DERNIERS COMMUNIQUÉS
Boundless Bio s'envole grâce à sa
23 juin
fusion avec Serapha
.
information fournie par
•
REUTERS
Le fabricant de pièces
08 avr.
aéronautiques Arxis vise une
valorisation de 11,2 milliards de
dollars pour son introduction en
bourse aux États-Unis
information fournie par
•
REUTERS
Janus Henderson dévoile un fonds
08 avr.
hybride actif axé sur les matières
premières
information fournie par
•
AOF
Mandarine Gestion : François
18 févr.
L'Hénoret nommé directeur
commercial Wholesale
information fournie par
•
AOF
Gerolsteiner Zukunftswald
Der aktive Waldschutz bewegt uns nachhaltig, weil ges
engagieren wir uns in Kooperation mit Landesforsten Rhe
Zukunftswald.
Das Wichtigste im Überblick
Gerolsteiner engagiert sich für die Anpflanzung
......
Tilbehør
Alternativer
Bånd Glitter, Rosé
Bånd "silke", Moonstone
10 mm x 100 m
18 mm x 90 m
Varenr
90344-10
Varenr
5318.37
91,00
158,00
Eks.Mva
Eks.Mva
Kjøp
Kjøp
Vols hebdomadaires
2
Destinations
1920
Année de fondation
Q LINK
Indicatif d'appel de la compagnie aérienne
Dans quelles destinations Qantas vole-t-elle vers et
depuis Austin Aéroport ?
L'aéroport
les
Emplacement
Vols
......
> **EXERCISE**:
In the listing above, can you render every line between the one holding "DERNIERS COMMUNIQUÉS" and the one holding "Gerolsteiner engagiert sich", inclusive, as a JSON list of strings, one string per line, leaving out blank lines?

> **YOUR RESPONSE**:
[
  "DERNIERS COMMUNIQUÉS",
  "Boundless Bio s'envole grâce à sa",
  "23 juin",
  "fusion avec Serapha",
  ".",
  "information fournie par",
  "•",
  "REUTERS",
  "Le fabricant de pièces",
  "08 avr.",
  "aéronautiques Arxis vise une",
  "valorisation de 11,2 milliards de",
  "dollars pour son introduction en",
  "bourse aux États-Unis",
  "information fournie par",
  "•",
  "REUTERS",
  "Janus Henderson dévoile un fonds",
  "08 avr.",
  "hybride actif axé sur les matières",
  "premières",
  "information fournie par",
  "•",
  "AOF",
  "Mandarine Gestion : François",
  "18 févr.",
  "L'Hénoret nommé directeur",
  "commercial Wholesale",
  "information fournie par",
  "•",
  "AOF",
  "Gerolsteiner Zukunftswald",
  "Der aktive Waldschutz bewegt uns nachhaltig, weil ges",
  "engagieren wir uns in Kooperation mit Landesforsten Rhe",
  "Zukunftswald.",
  "Das Wichtigste im Überblick",
  "Gerolsteiner engagiert sich für die Anpflanzung"
]